I am currently trying to teach a (D)DQN algorithm to play a 10x10 GridWorld game, so I can compare the two as I increase the number of moves the agent can take.
The rewards are as follows: A step = -1 key = 100 Door = 100 Death wall = -100
See the setup of the AI in the code.
My problem is, that regardless of what I do, it ends up following the same strategy of just going to the outer walls and staying there. I presume this is because, the outer walls givve the least amount of punishment per step, as the risk of dying is decreased considerably. At the same time, as the moves increase, the chance of ending up at the outer walls increases as well (see the heatmaps)
I've tried the following:
- Drastically decreasing the decay of the epsilon, such that it reaches its final state only in the last 10% of the training steps.
- Running 100k moves just to add to the EMR before I start actually counting the steps.
- Increasing the size of the network
- Giving out a negative -2 reward for staying in the same tile
- Feeding it the whole grid as the input vector
None of this has worked. The longest I have trained a single model was for 14 million training steps. Still, same strategy as before.

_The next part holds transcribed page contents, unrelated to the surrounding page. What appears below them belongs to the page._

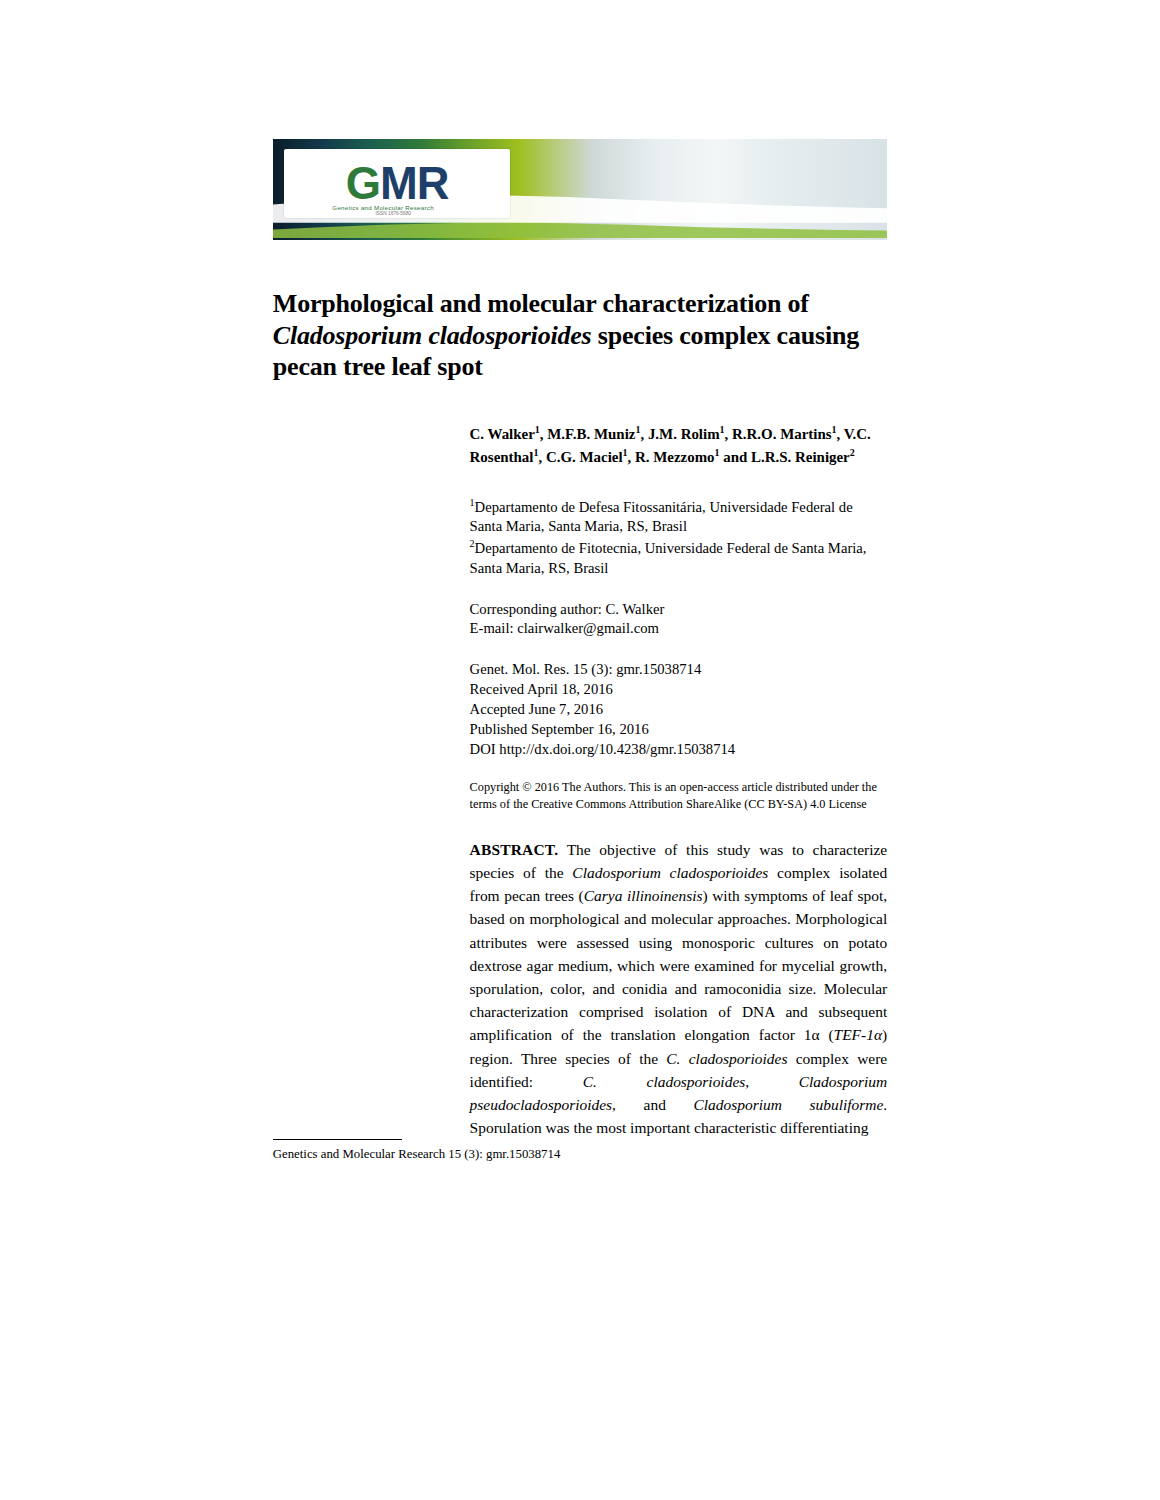GMR
Genetics and Molecular Research
ISSN 1676-5680
Morphological and molecular characterization of Cladosporium cladosporioides species complex causing pecan tree leaf spot
C. Walker1, M.F.B. Muniz1, J.M. Rolim1, R.R.O. Martins1, V.C. Rosenthal1, C.G. Maciel1, R. Mezzomo1 and L.R.S. Reiniger2
1Departamento de Defesa Fitossanitária, Universidade Federal de Santa Maria, Santa Maria, RS, Brasil
2Departamento de Fitotecnia, Universidade Federal de Santa Maria, Santa Maria, RS, Brasil
Corresponding author: C. Walker
E-mail: clairwalker@gmail.com
Genet. Mol. Res. 15 (3): gmr.15038714
Received April 18, 2016
Accepted June 7, 2016
Published September 16, 2016
DOI http://dx.doi.org/10.4238/gmr.15038714
Copyright © 2016 The Authors. This is an open-access article distributed under the terms of the Creative Commons Attribution ShareAlike (CC BY-SA) 4.0 License
ABSTRACT. The objective of this study was to characterize species of the Cladosporium cladosporioides complex isolated from pecan trees (Carya illinoinensis) with symptoms of leaf spot, based on morphological and molecular approaches. Morphological attributes were assessed using monosporic cultures on potato dextrose agar medium, which were examined for mycelial growth, sporulation, color, and conidia and ramoconidia size. Molecular characterization comprised isolation of DNA and subsequent amplification of the translation elongation factor 1α (TEF-1α) region. Three species of the C. cladosporioides complex were identified: C. cladosporioides, Cladosporium pseudocladosporioides, and Cladosporium subuliforme. Sporulation was the most important characteristic differentiating
Genetics and Molecular Research 15 (3): gmr.15038714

The way I evaluate the model is by(in this order):
- At every 1 millionth training step I run 50-100k evaluation steps where I record the outcome of every step
- Generating a heatmap to see whether or not it remains in the same few places (which are not the key or the door)
- Running its best policy and visually estimating whether or not it has improved
CODE: https://github.com/BrugerX/IISProject3Ugers
Training is done through the TrainingLoop.py and the evaluation is done through the HeatMapEvaluation.py.
What is it, that I have missed? How come, even after 14 million training steps, that the model still hasn't learnt to memorize the path in GridWorld?